Eli Wallach as Tuco in The Good, the Bad and the Ugly.
In 1946, he appeared in the Equity Library Theater’s production of This Property Is Condemned in New York and ended up marrying the leading lady, Anne Jackson. Eli Wallach was one of the earliest members of the Actor’s Studio in 1948 and began to appear on Broadway in a number of plays, including The Rose Tattoo (he won a Tony Award for this performance in 1951) and Camino Real. In the 1950s, he emerged as one of the American theater’s most respected "Method" actors and soon proved to be a versatile performer of considerable range.

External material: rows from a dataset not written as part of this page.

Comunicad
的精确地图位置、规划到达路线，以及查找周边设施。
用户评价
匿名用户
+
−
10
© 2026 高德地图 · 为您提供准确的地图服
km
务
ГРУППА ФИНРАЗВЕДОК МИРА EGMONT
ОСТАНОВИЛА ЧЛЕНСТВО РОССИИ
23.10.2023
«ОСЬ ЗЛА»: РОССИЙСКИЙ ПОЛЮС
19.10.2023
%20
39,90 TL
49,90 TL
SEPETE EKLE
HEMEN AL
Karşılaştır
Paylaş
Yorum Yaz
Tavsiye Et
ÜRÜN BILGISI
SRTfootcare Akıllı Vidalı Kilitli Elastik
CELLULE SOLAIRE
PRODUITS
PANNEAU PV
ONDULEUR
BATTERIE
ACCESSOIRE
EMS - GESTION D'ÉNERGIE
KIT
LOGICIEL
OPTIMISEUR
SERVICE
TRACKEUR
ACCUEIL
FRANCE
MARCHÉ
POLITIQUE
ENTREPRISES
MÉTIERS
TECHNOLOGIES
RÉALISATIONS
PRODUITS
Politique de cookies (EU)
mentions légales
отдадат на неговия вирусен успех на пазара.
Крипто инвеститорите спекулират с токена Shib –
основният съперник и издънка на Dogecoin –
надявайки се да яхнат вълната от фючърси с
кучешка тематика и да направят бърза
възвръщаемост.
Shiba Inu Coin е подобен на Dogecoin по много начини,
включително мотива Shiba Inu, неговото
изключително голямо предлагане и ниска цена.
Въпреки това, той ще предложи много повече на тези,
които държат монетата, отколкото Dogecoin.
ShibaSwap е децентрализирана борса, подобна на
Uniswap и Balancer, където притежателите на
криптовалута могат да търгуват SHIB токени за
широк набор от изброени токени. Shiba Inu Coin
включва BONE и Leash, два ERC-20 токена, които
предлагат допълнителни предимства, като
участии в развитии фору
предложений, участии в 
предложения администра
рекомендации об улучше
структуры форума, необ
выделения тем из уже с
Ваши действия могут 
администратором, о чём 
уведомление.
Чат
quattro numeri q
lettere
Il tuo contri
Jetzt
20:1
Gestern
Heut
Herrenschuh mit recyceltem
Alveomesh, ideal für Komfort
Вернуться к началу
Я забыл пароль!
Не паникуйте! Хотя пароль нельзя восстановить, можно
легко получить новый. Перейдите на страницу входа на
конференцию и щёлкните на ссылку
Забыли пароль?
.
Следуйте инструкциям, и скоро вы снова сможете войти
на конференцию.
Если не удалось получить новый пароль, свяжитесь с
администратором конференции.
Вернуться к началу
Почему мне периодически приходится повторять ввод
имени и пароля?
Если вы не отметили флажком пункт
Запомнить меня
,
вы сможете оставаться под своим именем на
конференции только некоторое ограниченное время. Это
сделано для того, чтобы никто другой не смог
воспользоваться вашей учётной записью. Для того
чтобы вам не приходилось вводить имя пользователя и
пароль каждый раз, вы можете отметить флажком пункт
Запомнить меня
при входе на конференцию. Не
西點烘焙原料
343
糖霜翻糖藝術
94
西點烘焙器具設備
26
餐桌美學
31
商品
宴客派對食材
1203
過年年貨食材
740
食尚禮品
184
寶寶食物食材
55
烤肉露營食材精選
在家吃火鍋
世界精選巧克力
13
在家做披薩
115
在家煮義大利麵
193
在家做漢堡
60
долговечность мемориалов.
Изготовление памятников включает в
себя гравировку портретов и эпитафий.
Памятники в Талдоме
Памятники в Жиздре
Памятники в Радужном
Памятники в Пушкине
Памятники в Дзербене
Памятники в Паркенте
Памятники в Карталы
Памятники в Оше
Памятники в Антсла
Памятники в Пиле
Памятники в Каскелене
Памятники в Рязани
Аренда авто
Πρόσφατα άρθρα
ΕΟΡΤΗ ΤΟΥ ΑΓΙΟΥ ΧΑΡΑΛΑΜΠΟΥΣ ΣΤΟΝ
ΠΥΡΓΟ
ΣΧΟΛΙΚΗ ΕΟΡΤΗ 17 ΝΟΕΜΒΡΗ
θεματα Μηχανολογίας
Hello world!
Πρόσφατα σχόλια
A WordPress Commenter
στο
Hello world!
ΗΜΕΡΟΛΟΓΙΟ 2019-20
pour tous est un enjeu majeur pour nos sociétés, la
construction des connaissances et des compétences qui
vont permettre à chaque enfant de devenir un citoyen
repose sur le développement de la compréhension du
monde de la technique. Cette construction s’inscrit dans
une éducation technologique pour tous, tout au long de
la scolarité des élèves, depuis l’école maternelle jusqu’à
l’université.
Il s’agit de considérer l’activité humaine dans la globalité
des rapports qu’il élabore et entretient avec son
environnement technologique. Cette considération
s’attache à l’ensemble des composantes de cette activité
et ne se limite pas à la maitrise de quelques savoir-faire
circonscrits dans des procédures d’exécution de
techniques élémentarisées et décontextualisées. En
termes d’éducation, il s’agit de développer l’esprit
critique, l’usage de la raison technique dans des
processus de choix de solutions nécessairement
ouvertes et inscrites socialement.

Subsequent Broadway appearances include Major Barbara and with his wife, Anne Jackson, The Typists and the Tiger, Luv and Next. He auditioned for Joshua Logan for a role in South Pacific (an experience he recounts in his introduction to the book The Actor’s Audition by David Black, published by Vintage Books in 1990), but he lost out to Myron McCormick. Logan later cast Wallach as the sailor Stefanowski in Mister Roberts, with Henry Fonda. Wallach played this part for two years.
The actor made his film debut in 1956, in the role of the unscrupulous Sicilian seducer, Silva Vaccaro, in Elia Kazan’s Baby Doll, for Warner Bros. He received a British Academy Award for this performance. Wallach went on to appear in numerous films, where he frequently played ruthless villains and menacing heavies, most memorably in such films as The Magnificent Seven (1960), How The West Was Won (1962), and The Good, the Bad and the Ugly (1967). Wallach continued to work on the stage, as well, and he made frequent appearances on television. In 1966, he won an Emmy Award for his work in The Poppy Is Also A Flower.
Wallach and his wife have three children and three grandsons. One of their children, Peter, is a special effects director.
Mr. Wallach is currently appearing on stage in a two-man play called Visiting Mr. Green, at the off-Broadway Union Square Theater. A delightful and entertaining raconteur, he kindly took some time out to answer a few of my questions about his film career. (The following interview was conducted by telephone on March 11, 1998.)
At one point, the veteran actor lamented the effects that some technological advances have had on our society: "Where are you getting all this vitae about me? Off a computer? I don’t know about privacy any more. I really don’t. People send me stuff even I’ve forgotten. I still have a rotary phone. Over my objections, they put in a fax."